Each Unit issued pursuant to the Private Placement is comprised of one common share of the Company (a "Common Share") and one-half of one Common Share purchase warrant of the Company (each whole warrant, a "Warrant"). Each Warrant shall entitle the holder thereof to purchase one additional Common Share at an exercise price of $0.25 per share until October 16, 2026.

The Company intends to use the net proceeds from the Private Placement for exploration activities and property commitments on the Company's current projects, and general working capital.

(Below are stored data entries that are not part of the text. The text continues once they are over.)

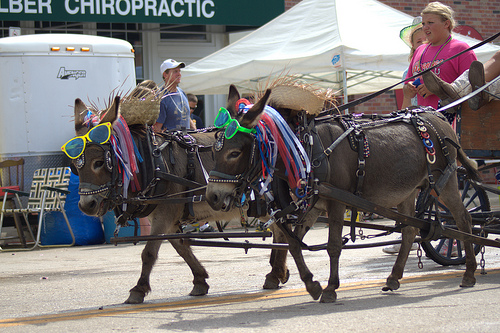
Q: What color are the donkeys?
A: They are brown.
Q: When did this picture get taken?
A: It was taken in the day time.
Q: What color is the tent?
A: The tent is white.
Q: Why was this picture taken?
A: To show the people and donkeys.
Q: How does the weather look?
A: The weather looks nice and sunny.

Finder's fees of $109,738.70 cash and 731,591 non-transferable finder's warrants (the "Finder's Warrants") have been paid in connection with the Private Placement to certain arm's length finders. Each Finder's Warrant issued to the finders shall entitle the holder thereof to purchase one Common Share at an exercise price of $0.25 per share until October 16, 2026.

The closing of the Private Placement, including the payment of any finder's fees, remains subject to the final approval of the TSX Venture Exchange (the "Exchange").

All securities issued pursuant to the Private Placement, including any securities issued pursuant to the exercise of the Warrants or Finder's Warrants, are subject to a statutory hold period expiring on February 17, 2025.

Grant of Options

The Company also announces that it has granted 1,400,000 stock options (each, an "Option") to purchase up to 1,400,000 Common Shares to certain directors, officers, and consultants of the Company under the Company's stock option plan (the "Plan"). The Options are exercisable at the price of $0.20 per Common Share until October 16, 2029, subject to any earlier termination in accordance with the Plan. All Options vested immediately on the date of grant.

The grant of Options to certain directors and officers constitutes a related party transaction pursuant to Multilateral Instrument 61-101 Protection of Minority Security Holders in Special Transactions ("MI 61-101"). The Company is exempt from the requirements to obtain a formal valuation and minority shareholder approval in connection with the grant of Options to related parties in reliance on the exemptions contained in sections 5.5(b) and 5.7(1)(a) of MI 61-101, respectively, as the Company is not listed on a specified market and the fair market value of the Options does not exceed 25% of the Company's market capitalization.